Gamma Knife stereotactic radiosurgery for cavernous sinus meningioma: long-term follow-up in 200 patients

J Neurosurg 130:1799–1808, 2019

The authors of this study evaluate the long-term outcomes of stereotactic radiosurgery (SRS) for cavernous sinus meningioma (CSM).

METHODS The authors retrospectively assessed treatment outcomes 5–18 years after SRS in 200 patients with CSM. The median patient age was 57 years (range 22–83 years). In total, 120 (60%) patients underwent Gamma Knife SRS as primary management, 46 (23%) for residual tumors, and 34 (17%) for recurrent tumors after one or more surgical procedures. The median tumor target volume was 7.5 cm3 (range 0.1–37.3 cm3), and the median margin dose was 13.0 Gy (range 10–20 Gy).

RESULTS Tumor volume regressed in 121 (61%) patients, was unchanged in 49 (25%), and increased over time in 30 (15%) during a median imaging follow-up of 101 months. Actuarial tumor control rates at the 5-, 10-, and 15-year followups were 92%, 84%, and 75%, respectively. Of the 120 patients who had undergone SRS as a primary treatment (primary SRS), tumor progression was observed in 14 (11.7%) patients at a median of 48.9 months (range 4.8–120.0 months) after SRS, and actuarial tumor control rates were 98%, 93%, 85%, and 85% at the 1-, 5-, 10-, and 15-year follow-ups post-SRS. A history of tumor progression after microsurgery was an independent predictor of an unfavorable response to radiosurgery (p = 0.009, HR = 4.161, 95% CI 1.438–12.045). Forty-four (26%) of 170 patients who had presented with at least one cranial nerve (CN) deficit improved after SRS. Development of new CN deficits after initial microsurgical resection was an unfavorable factor for improvement after SRS (p = 0.014, HR = 0.169, 95% CI 0.041–0.702). Fifteen (7.5%) patients experienced permanent CN deficits without evidence of tumor progression at a median onset of 9 months (range 2.3–85 months) after SRS. Patients with larger tumor volumes (≥ 10 cm3) were more likely to develop permanent CN complications (p = 0.046, HR = 3.629, 95% CI 1.026–12.838). Three patients (1.5%) developed delayed pituitary dysfunction after SRS.

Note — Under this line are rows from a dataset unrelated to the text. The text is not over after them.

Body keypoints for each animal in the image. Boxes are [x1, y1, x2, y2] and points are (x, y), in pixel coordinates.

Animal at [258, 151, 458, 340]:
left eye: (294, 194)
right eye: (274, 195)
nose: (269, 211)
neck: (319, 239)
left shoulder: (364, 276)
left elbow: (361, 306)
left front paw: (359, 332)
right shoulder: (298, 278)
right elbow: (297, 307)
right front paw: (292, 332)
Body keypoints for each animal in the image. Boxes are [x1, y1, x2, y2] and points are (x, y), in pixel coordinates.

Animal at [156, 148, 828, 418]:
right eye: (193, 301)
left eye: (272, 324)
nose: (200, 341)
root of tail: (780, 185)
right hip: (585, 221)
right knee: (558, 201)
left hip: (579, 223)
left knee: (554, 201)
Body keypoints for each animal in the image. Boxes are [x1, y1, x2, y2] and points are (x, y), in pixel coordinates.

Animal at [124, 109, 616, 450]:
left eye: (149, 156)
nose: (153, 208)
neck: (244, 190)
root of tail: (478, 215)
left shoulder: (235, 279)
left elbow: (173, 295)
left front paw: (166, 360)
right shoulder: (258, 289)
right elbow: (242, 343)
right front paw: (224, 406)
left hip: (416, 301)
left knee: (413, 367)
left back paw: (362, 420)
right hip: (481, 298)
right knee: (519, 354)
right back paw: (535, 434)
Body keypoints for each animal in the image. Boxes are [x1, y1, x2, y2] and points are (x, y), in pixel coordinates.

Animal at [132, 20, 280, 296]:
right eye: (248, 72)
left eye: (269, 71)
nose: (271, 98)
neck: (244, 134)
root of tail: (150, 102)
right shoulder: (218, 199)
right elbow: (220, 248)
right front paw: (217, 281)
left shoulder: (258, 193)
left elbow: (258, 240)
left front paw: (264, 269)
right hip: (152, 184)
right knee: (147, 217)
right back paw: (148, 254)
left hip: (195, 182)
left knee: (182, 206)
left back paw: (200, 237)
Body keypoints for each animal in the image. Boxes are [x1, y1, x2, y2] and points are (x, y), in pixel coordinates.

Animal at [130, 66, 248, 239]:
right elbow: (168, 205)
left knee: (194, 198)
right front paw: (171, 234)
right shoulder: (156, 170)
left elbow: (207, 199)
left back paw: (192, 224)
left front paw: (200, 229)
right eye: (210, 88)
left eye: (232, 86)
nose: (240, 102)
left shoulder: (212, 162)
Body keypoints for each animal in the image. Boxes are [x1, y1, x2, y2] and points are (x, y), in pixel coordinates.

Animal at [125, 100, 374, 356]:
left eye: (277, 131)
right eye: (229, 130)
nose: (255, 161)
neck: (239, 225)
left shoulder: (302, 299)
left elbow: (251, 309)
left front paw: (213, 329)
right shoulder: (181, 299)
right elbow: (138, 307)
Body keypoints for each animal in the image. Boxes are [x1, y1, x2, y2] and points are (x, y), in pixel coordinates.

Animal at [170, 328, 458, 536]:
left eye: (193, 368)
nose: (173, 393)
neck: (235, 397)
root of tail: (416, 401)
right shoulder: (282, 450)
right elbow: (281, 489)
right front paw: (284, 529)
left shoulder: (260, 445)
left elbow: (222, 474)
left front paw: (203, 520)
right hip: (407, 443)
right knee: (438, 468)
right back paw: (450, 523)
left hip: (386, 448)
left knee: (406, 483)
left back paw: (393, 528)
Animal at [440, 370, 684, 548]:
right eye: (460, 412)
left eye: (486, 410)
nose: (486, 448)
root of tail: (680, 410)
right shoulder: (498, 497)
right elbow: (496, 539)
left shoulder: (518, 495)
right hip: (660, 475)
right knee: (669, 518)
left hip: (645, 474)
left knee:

CONCLUSIONS This long-term study showed that Gamma Knife radiosurgery provided long-term tumor control for most patients with CSM. Patients who underwent SRS for progressive tumors after prior microsurgery had a greater chance of tumor growth than the patients without prior surgery or those with residual tumor treated after microsurgery.

 

The Promise of Proton Therapy for Central Nervous System Malignancies

Neurosurgery, Volume 84, Issue 5, May 2019, Pages 1000–1010

Radiation therapy plays a significant role in management of benign and malignant diseases of the central nervous system. Patients may be at risk of acute and late toxicity from radiation therapy due to dose deposition in critical normal structures.

In contrast to conventional photon delivery techniques, proton therapy is characterized by Bragg peak dose deposition which results in decreased exit dose beyond the target and greater sparing of normal structure which may reduce the rate of late toxicities from treatment. Dosimetric studies have demonstrated reduced dose to normal structures using proton therapy as compared to photon therapy. In addition, clinical studies are being reported demonstrating safety, feasibility, and low rates of acute toxicity.

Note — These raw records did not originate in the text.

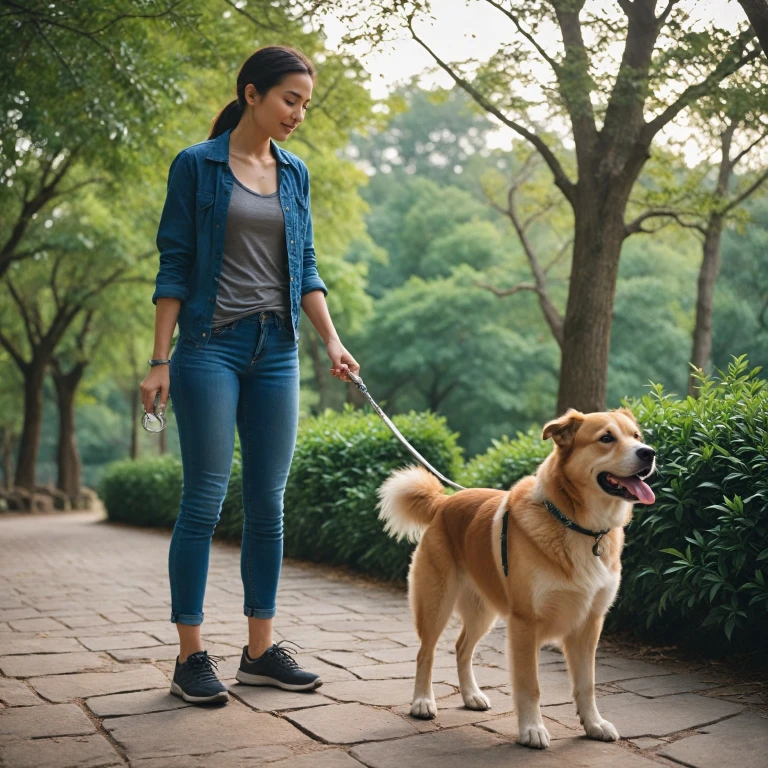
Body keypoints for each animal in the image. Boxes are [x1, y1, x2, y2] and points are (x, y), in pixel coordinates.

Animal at [376, 408, 656, 752]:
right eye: (606, 438)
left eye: (637, 436)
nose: (649, 453)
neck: (576, 525)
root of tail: (444, 502)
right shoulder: (525, 624)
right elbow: (530, 685)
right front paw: (532, 730)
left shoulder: (589, 624)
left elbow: (586, 684)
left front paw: (594, 725)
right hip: (436, 605)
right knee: (424, 653)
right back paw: (422, 702)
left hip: (483, 613)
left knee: (461, 648)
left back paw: (471, 696)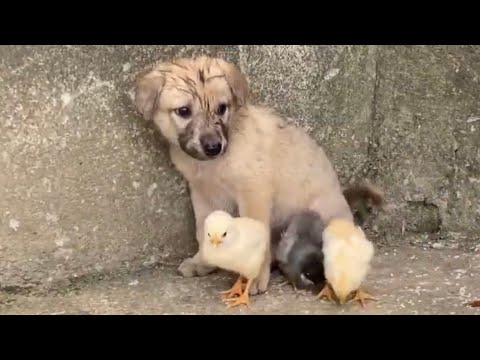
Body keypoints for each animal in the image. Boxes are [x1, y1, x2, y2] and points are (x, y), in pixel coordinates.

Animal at [134, 54, 356, 294]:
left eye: (222, 108)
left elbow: (254, 239)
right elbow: (203, 231)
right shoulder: (203, 194)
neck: (213, 165)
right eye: (183, 111)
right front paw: (202, 261)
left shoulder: (253, 192)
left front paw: (254, 277)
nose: (214, 147)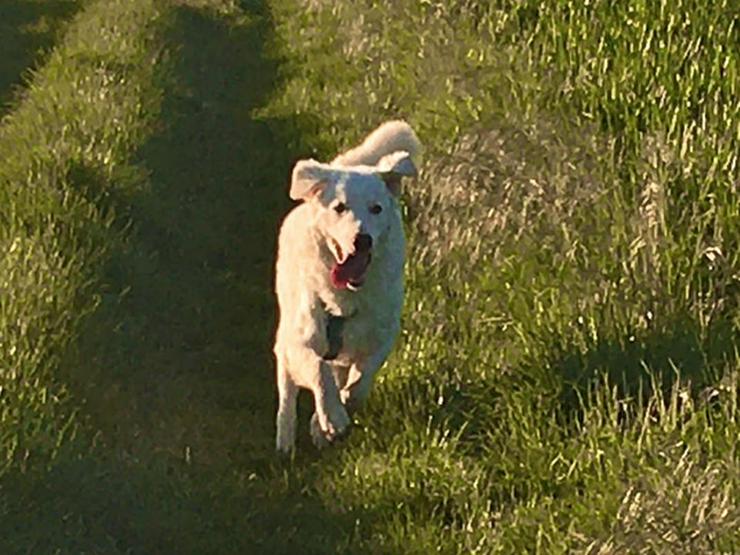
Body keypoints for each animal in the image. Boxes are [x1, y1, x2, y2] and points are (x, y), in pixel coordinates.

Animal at [274, 120, 422, 452]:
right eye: (339, 208)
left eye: (376, 209)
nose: (362, 239)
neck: (347, 296)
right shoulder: (300, 341)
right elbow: (318, 370)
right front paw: (331, 417)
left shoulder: (380, 337)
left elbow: (360, 381)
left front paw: (328, 419)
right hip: (284, 338)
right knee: (288, 389)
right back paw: (285, 440)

Technical challenges in proton therapy remain, including full understanding of depth of proton penetration and the biological activity in the distal Bragg peak. In addition, longer clinical followup is required to demonstrate reduction in late toxicities as compared to conventional photon-based radiation techniques.

In this review, we summarize the current clinical literature and areas of active investigation in proton therapy for adult central nervous system malignancies.